9. MCP Servers and External Systems
MCP servers expose external systems to the AI application in a structured way.
Each MCP server can represent a specific system or capability.
Examples:
MCP Server 1 → File Systems
MCP Server 2 → SQL Database
MCP Server 3 → Jira
MCP Server 4 → CRM
MCP Server 5 → ERP
The AI model does not need to know the internal API details of each system. Instead, the MCP server exposes usable tools and resources.
For example, instead of the model knowing a Jira REST API endpoint, the MCP server can expose a tool like:
search_jira_ticket()
create_jira_ticket()
update_jira_status()
This makes the tool usage more AI-friendly and easier to control.

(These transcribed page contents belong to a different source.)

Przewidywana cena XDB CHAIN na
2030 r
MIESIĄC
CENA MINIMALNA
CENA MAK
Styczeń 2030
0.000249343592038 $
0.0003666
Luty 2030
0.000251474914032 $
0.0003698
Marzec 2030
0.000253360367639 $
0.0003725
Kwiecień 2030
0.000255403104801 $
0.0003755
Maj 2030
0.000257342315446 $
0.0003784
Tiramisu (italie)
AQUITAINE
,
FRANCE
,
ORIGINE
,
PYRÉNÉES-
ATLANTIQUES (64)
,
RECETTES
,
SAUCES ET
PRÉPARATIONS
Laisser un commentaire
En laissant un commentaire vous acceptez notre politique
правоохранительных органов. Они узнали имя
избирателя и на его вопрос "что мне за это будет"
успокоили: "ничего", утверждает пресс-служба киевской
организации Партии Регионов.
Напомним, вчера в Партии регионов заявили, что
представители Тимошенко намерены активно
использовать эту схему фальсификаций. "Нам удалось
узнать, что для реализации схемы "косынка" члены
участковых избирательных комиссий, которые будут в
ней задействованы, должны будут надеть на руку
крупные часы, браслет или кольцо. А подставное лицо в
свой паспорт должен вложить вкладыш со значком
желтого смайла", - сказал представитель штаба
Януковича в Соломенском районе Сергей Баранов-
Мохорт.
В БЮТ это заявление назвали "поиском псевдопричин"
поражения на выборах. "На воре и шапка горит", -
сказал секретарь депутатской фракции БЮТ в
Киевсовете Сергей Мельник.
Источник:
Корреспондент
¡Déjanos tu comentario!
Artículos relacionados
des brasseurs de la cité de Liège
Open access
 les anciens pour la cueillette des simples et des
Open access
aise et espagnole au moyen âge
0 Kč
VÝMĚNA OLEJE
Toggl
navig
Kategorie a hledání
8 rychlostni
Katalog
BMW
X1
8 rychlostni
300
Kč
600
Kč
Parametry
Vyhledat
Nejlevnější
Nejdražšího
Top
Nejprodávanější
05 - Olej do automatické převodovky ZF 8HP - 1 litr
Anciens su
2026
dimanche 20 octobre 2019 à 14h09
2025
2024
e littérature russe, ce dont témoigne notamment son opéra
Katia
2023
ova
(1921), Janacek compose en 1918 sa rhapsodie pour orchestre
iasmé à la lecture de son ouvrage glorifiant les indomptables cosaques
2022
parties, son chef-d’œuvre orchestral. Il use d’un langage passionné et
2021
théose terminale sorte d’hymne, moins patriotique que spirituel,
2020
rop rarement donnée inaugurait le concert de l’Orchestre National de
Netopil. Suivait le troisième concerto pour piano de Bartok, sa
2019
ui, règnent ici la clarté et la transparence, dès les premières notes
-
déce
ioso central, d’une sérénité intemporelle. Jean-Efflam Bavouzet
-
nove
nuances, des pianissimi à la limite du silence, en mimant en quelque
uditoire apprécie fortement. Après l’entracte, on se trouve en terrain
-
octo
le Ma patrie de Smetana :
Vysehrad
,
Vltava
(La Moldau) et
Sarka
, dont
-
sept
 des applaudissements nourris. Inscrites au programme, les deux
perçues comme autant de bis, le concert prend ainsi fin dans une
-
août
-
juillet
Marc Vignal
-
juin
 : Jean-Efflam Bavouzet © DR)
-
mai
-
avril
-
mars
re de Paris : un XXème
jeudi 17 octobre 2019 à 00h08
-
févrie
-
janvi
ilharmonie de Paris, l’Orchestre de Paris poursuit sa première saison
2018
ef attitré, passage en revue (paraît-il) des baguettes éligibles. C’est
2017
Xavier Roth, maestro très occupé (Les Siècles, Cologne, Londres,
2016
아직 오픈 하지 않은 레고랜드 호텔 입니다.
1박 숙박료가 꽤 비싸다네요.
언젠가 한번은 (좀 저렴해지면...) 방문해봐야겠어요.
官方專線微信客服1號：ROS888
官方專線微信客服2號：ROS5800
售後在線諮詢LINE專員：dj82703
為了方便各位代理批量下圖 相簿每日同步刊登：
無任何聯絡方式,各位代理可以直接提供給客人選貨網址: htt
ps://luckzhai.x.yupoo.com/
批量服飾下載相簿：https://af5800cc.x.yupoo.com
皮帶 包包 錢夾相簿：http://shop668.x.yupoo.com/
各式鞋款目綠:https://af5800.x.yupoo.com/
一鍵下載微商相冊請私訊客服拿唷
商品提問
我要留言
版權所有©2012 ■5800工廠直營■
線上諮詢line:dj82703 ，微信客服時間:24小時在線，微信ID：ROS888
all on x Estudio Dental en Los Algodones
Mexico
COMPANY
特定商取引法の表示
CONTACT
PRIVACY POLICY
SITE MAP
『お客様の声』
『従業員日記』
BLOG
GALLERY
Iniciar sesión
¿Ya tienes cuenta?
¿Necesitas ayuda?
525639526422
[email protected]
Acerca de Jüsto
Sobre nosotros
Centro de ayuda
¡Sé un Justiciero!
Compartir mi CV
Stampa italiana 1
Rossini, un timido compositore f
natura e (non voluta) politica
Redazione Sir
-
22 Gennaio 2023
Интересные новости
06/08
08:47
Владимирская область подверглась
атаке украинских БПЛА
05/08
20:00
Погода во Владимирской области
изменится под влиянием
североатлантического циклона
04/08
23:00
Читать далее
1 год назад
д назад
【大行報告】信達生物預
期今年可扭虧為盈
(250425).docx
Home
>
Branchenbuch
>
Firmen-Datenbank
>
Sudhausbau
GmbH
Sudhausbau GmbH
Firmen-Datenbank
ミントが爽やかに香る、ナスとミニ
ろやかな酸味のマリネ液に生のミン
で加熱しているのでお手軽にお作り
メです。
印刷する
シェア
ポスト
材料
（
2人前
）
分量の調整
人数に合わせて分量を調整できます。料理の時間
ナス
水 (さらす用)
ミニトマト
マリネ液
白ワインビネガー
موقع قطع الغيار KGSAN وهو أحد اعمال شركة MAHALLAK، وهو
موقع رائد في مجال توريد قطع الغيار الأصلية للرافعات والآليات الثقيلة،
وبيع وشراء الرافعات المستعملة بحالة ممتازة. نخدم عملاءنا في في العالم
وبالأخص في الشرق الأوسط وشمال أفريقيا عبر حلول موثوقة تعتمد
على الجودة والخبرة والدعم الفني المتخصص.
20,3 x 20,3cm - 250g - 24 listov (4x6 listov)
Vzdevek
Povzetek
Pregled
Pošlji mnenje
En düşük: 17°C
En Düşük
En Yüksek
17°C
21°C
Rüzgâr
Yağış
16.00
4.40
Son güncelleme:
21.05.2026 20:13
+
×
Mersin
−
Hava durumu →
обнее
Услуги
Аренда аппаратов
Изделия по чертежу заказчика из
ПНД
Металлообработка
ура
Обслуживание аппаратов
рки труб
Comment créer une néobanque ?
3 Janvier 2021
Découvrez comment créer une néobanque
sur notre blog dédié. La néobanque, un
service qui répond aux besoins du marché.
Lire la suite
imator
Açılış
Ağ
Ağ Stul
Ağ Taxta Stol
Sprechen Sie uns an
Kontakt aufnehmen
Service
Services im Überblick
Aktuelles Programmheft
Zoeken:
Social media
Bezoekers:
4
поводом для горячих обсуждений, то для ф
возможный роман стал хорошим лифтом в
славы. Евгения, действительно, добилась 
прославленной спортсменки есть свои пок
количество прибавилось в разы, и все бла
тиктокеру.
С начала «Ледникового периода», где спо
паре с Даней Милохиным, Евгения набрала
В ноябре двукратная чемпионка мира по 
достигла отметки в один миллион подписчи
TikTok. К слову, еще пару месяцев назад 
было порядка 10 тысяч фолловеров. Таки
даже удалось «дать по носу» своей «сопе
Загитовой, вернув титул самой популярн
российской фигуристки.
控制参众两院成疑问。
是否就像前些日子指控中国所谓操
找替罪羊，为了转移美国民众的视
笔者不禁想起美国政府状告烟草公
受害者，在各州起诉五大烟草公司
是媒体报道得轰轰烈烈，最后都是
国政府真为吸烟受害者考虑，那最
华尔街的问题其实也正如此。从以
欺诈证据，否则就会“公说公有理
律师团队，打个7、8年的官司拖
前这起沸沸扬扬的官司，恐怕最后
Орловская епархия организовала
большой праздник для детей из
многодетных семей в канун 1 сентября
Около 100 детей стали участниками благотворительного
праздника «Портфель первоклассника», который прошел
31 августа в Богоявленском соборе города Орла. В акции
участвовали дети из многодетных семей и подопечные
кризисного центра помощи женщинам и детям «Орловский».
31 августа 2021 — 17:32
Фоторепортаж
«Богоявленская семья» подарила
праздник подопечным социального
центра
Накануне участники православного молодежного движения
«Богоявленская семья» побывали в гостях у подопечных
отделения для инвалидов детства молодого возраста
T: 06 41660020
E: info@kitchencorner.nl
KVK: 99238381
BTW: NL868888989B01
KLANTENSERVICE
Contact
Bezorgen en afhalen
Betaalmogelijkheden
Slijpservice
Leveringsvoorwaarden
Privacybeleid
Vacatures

10. Tool Result Returned to the LLM
Tool calling is usually not a one-way process.
The flow often looks like this:
LLM decides a tool is needed
↓
MCP Client calls MCP Server
↓
External system returns data
↓
Tool result is passed back to the LLM
↓
LLM generates final response
This feedback loop is important.
The model uses the returned result to produce a meaningful final answer for the user.
For example:
I found an open Jira ticket for this invoice: FID-1234.
The current status is In Progress, and it is assigned to the integration team.
11. Monitoring, Guardrails, and Evaluation
A production AI system also needs operational controls.
Monitoring helps track:
- Token usage
- Cost
- Latency
- Errors
- Tool failures
- User feedback
- Model responses
Guardrails help protect the system:
- Input validation
- Output validation
- Access control
- Sensitive data filtering
- Human approval for high-risk actions
Evaluation helps measure quality:
- Is the answer correct?
- Is it grounded in data?
- Did the model call the right tool?
- Did the system follow business rules?
- Did the response format match expectations?
Without monitoring and guardrails, AI systems can become difficult to trust in production.
Why This Matters for Integration Architecture
AI development and integration architecture are becoming closely connected.
Traditional integration focuses on connecting systems:
ERP ↔ CRM ↔ Database ↔ Email ↔ Ticketing System
AI-enabled integration adds reasoning and natural language on top of those connections.
The new architecture becomes:
User request
↓
AI reasoning
↓
Business context
↓
Tool calling
↓
Enterprise systems
↓
Final response or action
This is especially useful for enterprise scenarios such as:
- Invoice processing
- Customer support automation
- ERP data lookup
- CRM enrichment
- Jira ticket creation
- Document analysis
- Internal knowledge assistants
- Workflow automation
Conclusion
An AI application is not just an LLM.
A reliable AI application needs a proper architecture that combines:
- User interface
- Backend API
- Orchestration layer
- Prompt and business logic
- RAG / knowledge search
- LLM reasoning
- Tool calling
- MCP client and servers
- External systems
- Monitoring
- Guardrails
- Evaluation
The LLM provides intelligence, but the surrounding architecture provides control, reliability, security, and business value.
For integration architects and software developers, this is an important shift.
AI is not replacing integration architecture.
It is extending it with reasoning, natural language, and intelligent automation.